Metal fiber is known as another type of electrically conductive fiber. It, however, has problems that metal fiber is high in cost and poor in spinnability. Further, it causes troubles during the knitting/weaving process or dye-finishing process, it readily breaks or exfoliates in washing during wearing, and it readily gathers rust.
In place of such known technologies using metal, an electrically conductive composite fiber is known which is obtained by adding electrically conductive carbon black to a polymer, causing the resultant to exist in the form of an electrically conductive layer on the surface of or inside a fiber continuously along the longitudinal direction of the fiber, and composite spinning the resultant with another fiber-forming polymer. It, however, has the following problem: in order to obtain electrically conducting performance by using a polymer to which electrically conductive carbon black has been added (hereinafter, referred to as an electrically conductive layer), a large amount of electrically conductive carbon black must be added to the polymer, whereas if a large amount of carbon black is added, the spinnability and stretchability of the polymer are degraded abruptly. As a method for solving problems caused by stretching, a method including no stretching is conceivable. However, when stretching is not performed, the fiber itself has a low strength and the carbon black in the electrically conductive layer fails to form the structure described infra, and therefore no satisfactory electrically conducting performance will be obtained. Moreover, such a method has a drawback that if the stretching is performed by force, the electrically conductive layer will be broken in the fiber or, even if it is not broken, the structure of the electrically conductive carbon black will be broken or the electrically conductive layer will be broken readily when a slight external force is applied to the electrically conductive fiber, and as a result the electrically conducting performance will be lost.
There is another problem that an electrically conductive layer containing large amount of carbon black shows a low adhesiveness to another polymer constituting the fiber and, as a result, interfacial peeling will occur readily during a process for producing woven/knitted fabrics or during the use as an electrically conductive product to change the electrically conductive layer to a sole fiber and an electrically conductive layer with a low strength and elongation at break will be broken easily (see, for example, patent documents 1, 2).
Furthermore, electrically conductive fibers have been used in dust-proof clothing in order to prevent fine dust from adhering to clothing due to static electricity.
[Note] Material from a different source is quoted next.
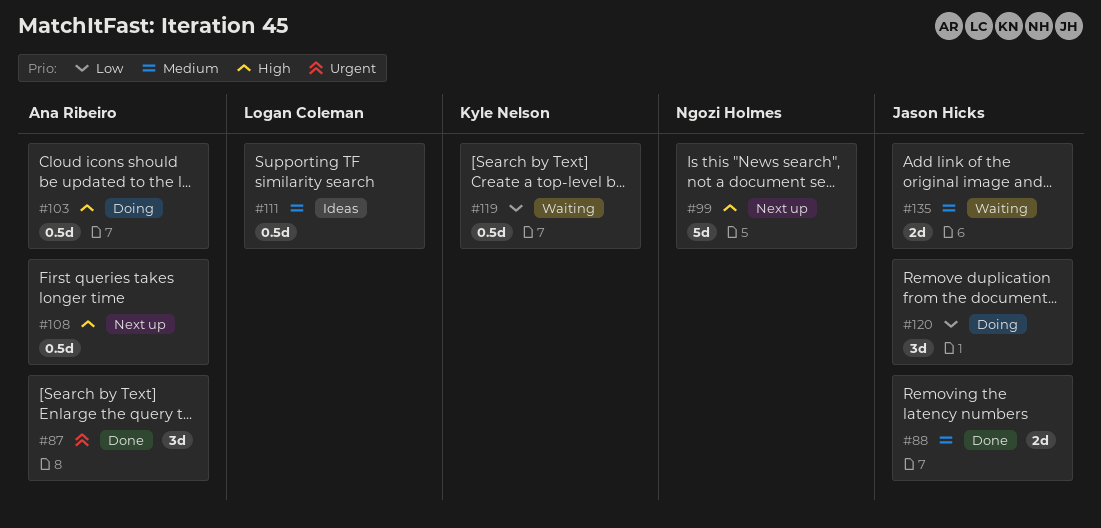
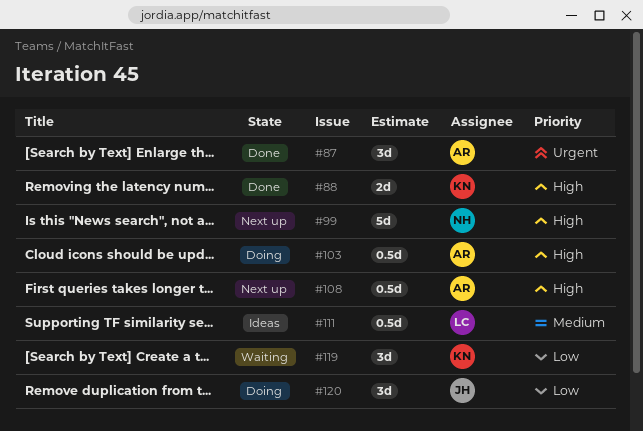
#88, owner: Jason Hicks -> Kyle Nelson
#88, priority: Medium -> High
#119, estimate: 0.5d -> 3d
#135: present -> none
In conventional electrically conductive fibers, polyamide-based resins, to which a large amount of electrically conductive carbon black can be added, have been used as a resin for electrically conductive layers. The site of semiconductor manufacture is a typical example of the industry where persons work while wearing dust-proof clothing. The manufacture of semiconductors includes a step of washing a semiconductor or its raw material with acid. Dust-proof clothing used in such a workplace is required to have acid resistance. Generally, however, when the resin used in electrically conductive fibers is a polyamide-based resin, there is a problem that the electrically conductive fibers using the polyamide-based resin can not be used in dust-proof clothing because polyamide resin is poor in acid resistance. Moreover, there are many dust-proof sites where acid may be used or contacted other than the sites of semiconductor manufacture. Therefore, sale of dust-proof clothing which can not be used in workplaces where acid is used is limited greatly.
Patent document 1: JP 57-29611 A
Patent document 2: JP 58-132119 A